_ASSIGNED TASK_
From the line containing "0: (308, 10, 14.07)" down to the last line of the data, output each line word for word and include nothing else.
----------------------------------------
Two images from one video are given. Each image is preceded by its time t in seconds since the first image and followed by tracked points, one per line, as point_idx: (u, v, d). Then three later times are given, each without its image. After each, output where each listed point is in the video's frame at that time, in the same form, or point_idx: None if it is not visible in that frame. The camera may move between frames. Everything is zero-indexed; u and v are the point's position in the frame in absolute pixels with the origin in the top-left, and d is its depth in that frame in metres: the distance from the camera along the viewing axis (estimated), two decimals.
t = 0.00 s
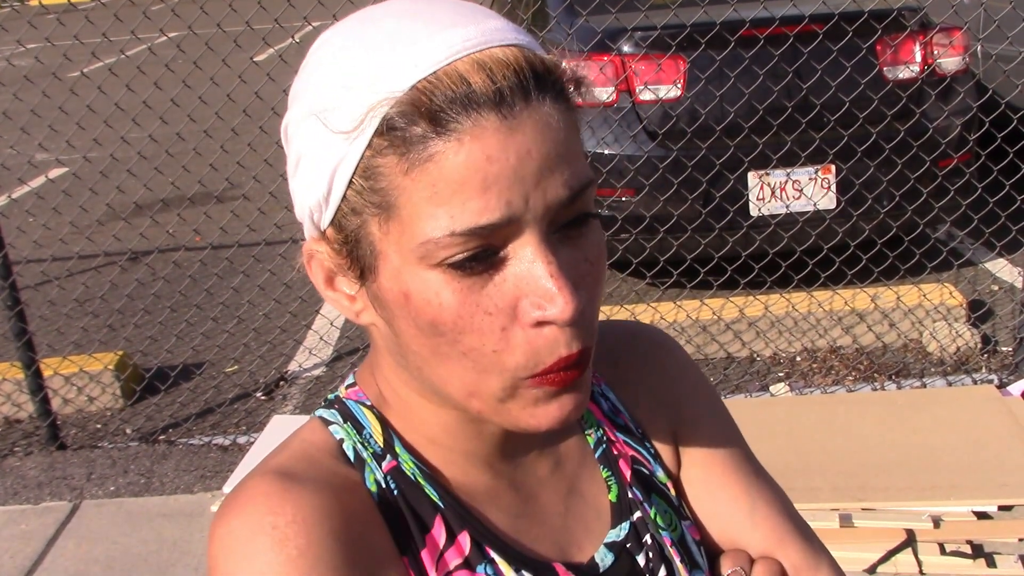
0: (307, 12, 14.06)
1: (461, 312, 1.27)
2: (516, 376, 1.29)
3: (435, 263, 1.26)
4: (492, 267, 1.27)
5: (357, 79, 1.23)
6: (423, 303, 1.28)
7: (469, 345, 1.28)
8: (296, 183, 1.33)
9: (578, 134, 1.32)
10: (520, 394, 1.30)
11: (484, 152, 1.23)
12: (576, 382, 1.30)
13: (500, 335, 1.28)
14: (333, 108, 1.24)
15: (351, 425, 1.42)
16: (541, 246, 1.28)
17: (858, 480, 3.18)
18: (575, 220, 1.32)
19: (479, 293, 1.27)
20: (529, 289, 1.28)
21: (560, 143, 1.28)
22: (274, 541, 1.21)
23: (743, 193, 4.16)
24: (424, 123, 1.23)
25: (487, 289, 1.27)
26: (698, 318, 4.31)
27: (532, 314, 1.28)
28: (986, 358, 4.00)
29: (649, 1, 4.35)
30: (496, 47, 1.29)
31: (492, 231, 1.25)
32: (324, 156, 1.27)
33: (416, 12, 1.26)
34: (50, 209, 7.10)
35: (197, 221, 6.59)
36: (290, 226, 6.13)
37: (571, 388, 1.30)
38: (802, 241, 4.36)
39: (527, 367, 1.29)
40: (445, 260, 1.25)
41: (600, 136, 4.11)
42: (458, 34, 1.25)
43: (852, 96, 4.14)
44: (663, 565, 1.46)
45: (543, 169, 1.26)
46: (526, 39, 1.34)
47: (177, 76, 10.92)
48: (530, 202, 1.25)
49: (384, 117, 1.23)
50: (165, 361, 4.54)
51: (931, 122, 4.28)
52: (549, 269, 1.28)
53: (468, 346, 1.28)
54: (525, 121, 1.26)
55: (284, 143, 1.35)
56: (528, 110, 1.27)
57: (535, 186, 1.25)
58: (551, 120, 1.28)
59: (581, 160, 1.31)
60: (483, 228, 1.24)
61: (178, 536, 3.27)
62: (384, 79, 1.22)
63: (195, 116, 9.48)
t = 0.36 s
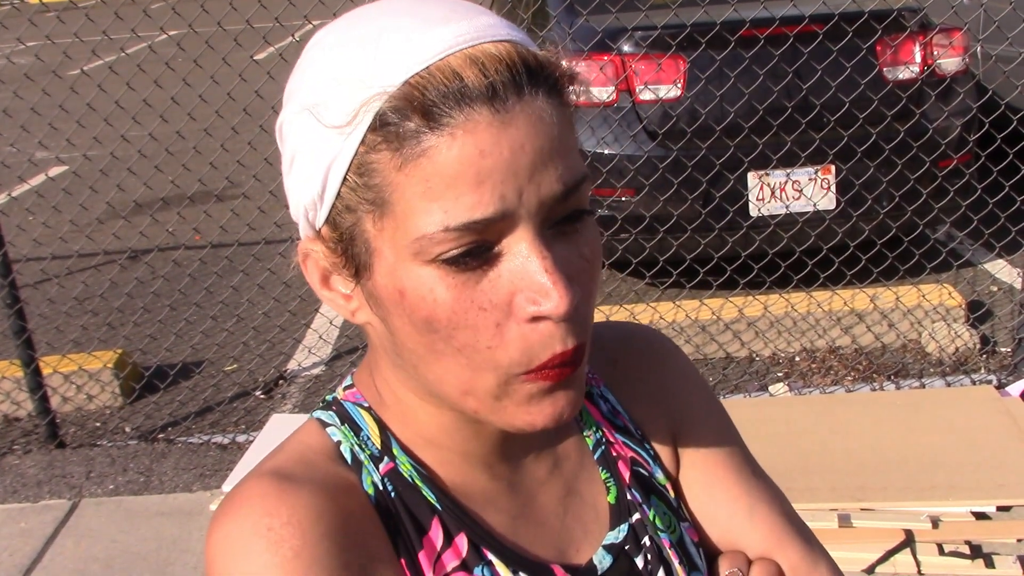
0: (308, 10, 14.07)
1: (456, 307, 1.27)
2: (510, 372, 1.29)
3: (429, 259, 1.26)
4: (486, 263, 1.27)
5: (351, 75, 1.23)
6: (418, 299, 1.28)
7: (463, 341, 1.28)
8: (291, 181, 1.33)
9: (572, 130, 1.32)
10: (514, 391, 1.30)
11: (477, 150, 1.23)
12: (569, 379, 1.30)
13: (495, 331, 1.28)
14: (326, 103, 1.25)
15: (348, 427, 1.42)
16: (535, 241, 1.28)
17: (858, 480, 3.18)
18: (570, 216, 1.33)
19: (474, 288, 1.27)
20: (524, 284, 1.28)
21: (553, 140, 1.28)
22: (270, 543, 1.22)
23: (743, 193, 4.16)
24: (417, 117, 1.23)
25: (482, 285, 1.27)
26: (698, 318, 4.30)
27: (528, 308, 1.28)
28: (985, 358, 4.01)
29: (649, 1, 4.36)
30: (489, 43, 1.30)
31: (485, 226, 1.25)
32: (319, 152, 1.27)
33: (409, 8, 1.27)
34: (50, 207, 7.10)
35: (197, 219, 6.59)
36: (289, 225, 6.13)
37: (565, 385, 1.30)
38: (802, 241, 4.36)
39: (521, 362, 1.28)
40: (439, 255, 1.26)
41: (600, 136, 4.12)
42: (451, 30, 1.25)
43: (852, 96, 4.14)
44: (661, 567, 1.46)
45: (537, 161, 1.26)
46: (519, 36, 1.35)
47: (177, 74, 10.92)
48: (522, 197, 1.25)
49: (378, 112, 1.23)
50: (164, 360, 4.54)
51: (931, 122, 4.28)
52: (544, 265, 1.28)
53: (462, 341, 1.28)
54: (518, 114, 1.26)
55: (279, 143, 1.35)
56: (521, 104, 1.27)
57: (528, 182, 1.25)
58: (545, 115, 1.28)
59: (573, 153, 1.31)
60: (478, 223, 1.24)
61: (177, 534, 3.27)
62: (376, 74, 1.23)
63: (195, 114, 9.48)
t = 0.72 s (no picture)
----------------------------------------
_RESPONSE FOR THIS EXERCISE_
0: (308, 10, 14.07)
1: (456, 307, 1.27)
2: (510, 372, 1.29)
3: (429, 259, 1.26)
4: (486, 263, 1.27)
5: (351, 75, 1.23)
6: (418, 299, 1.28)
7: (463, 341, 1.28)
8: (291, 181, 1.33)
9: (572, 130, 1.32)
10: (514, 391, 1.30)
11: (477, 150, 1.23)
12: (569, 379, 1.30)
13: (495, 331, 1.28)
14: (326, 103, 1.25)
15: (348, 427, 1.42)
16: (535, 241, 1.28)
17: (858, 480, 3.18)
18: (570, 216, 1.33)
19: (474, 288, 1.27)
20: (524, 284, 1.28)
21: (553, 140, 1.28)
22: (270, 543, 1.22)
23: (743, 193, 4.16)
24: (417, 117, 1.23)
25: (482, 285, 1.27)
26: (698, 318, 4.30)
27: (528, 308, 1.28)
28: (985, 358, 4.01)
29: (649, 1, 4.36)
30: (489, 43, 1.30)
31: (485, 226, 1.25)
32: (319, 152, 1.27)
33: (409, 8, 1.27)
34: (50, 207, 7.10)
35: (197, 219, 6.59)
36: (289, 225, 6.13)
37: (565, 385, 1.30)
38: (802, 241, 4.36)
39: (521, 362, 1.28)
40: (439, 255, 1.26)
41: (600, 136, 4.12)
42: (451, 30, 1.25)
43: (852, 96, 4.14)
44: (661, 567, 1.46)
45: (537, 161, 1.26)
46: (519, 36, 1.35)
47: (177, 74, 10.92)
48: (522, 197, 1.25)
49: (378, 112, 1.23)
50: (164, 360, 4.54)
51: (931, 122, 4.28)
52: (544, 265, 1.28)
53: (462, 341, 1.28)
54: (518, 114, 1.26)
55: (279, 143, 1.35)
56: (521, 104, 1.27)
57: (528, 182, 1.25)
58: (545, 115, 1.28)
59: (573, 153, 1.31)
60: (478, 223, 1.24)
61: (177, 534, 3.27)
62: (376, 74, 1.23)
63: (195, 114, 9.48)
t = 0.72 s (no picture)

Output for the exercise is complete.